In clinical settings, doctors use a standardized scoring tool to gauge severity. Scores below 10 on this scale suggest mild withdrawal that often resolves without medication. Scores above 15 indicate severe withdrawal with a significantly higher risk of dangerous complications like seizures or DTs.
What the Recovery Timeline Looks Like
Here’s a rough map of what to expect:
- Hours 6 to 12: Mild symptoms begin. Anxiety, headache, nausea, insomnia, slight tremor.
- Hours 12 to 24: Symptoms intensify. Possible hallucinations in severe cases.
- Hours 24 to 72: Peak severity. This is when symptoms are at their worst and when seizures are most likely.
- Days 3 to 7: Acute symptoms gradually subside for most people.
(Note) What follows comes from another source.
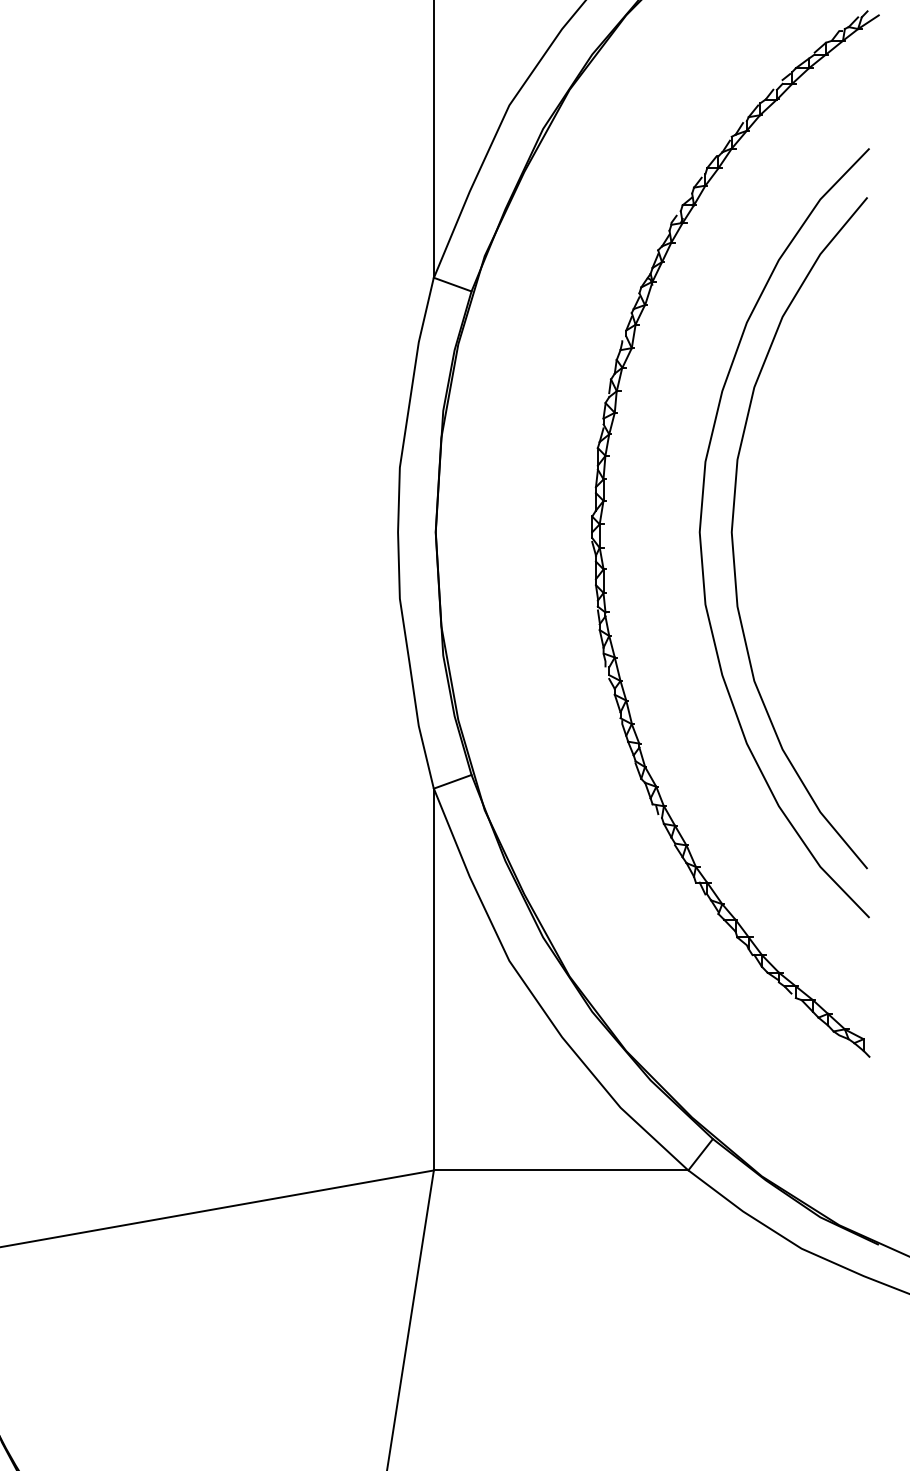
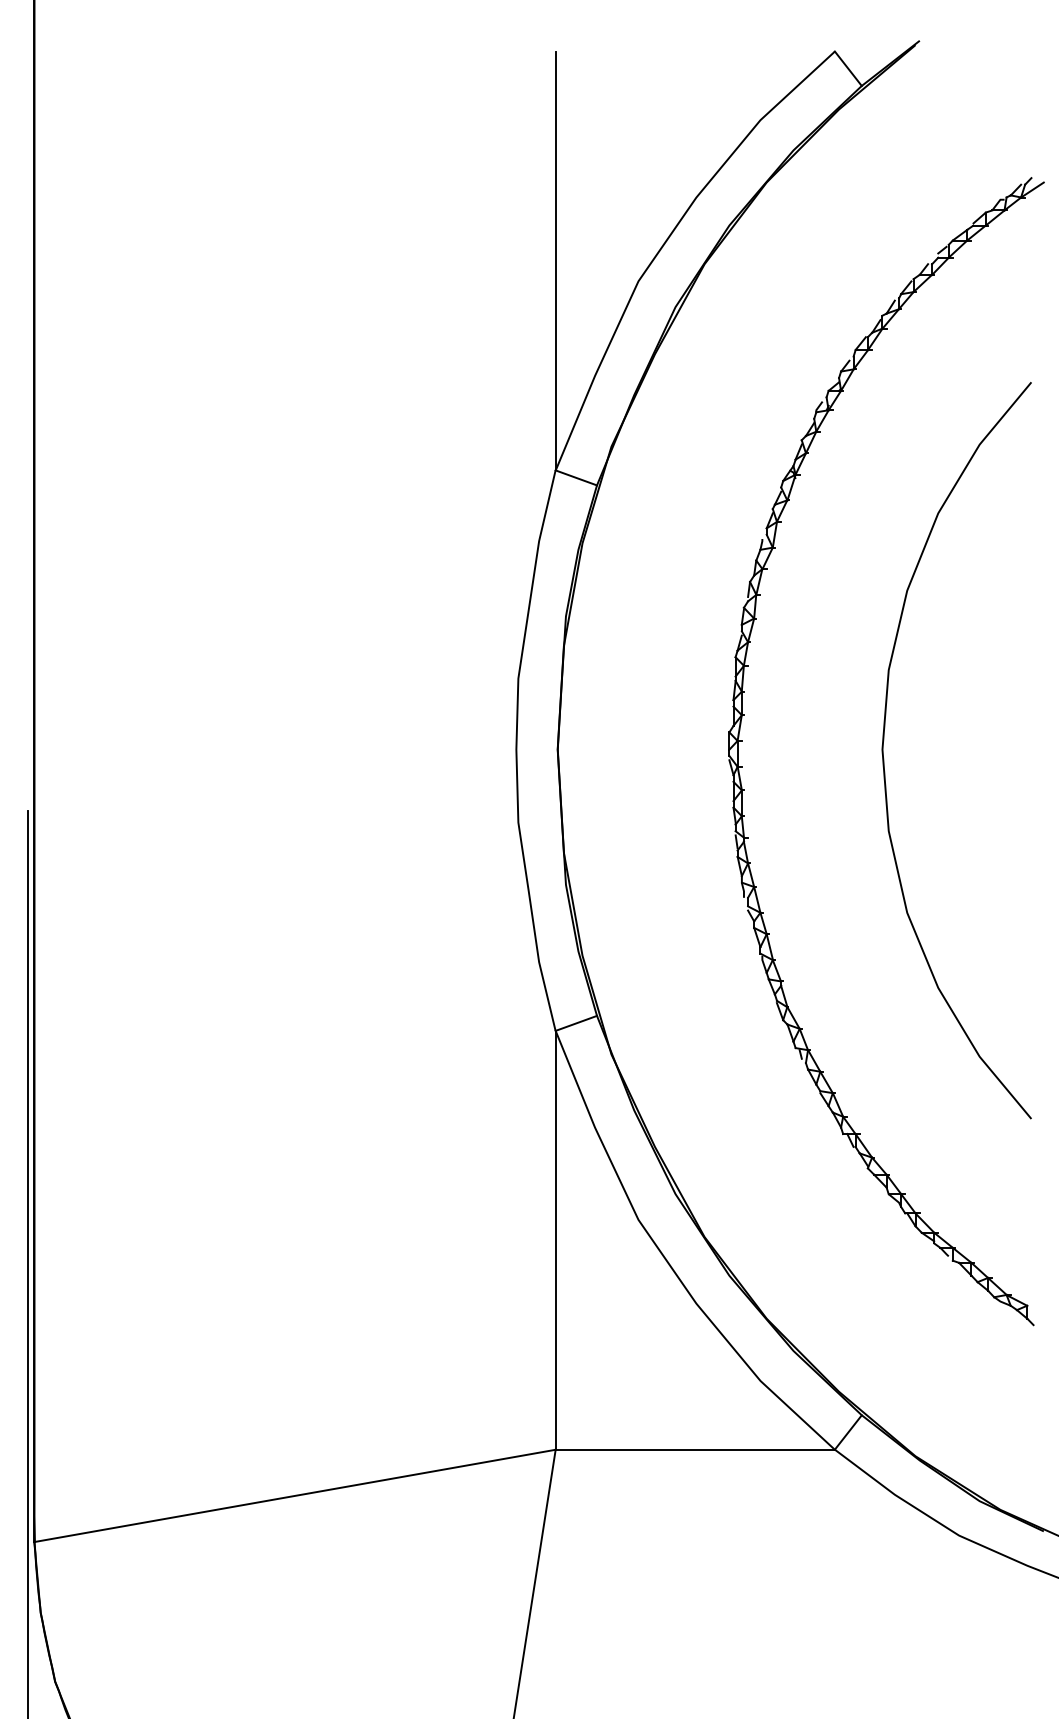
curve: (701, 542) -> (849, 760), removed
- Weeks 2 to 4: Lingering sleep problems, anxiety, and mood instability are common.
- Months 1 to 18: PAWS symptoms may come and go in waves, gradually becoming less frequent and less intense.
The acute physical danger is concentrated in that first week, particularly the first 72 hours. But the psychological and emotional recovery stretches much longer. Knowing that timeline in advance makes it easier to stick with the process when things feel hard at the six-week or six-month mark. The discomfort is your brain healing, not a sign that something is going wrong.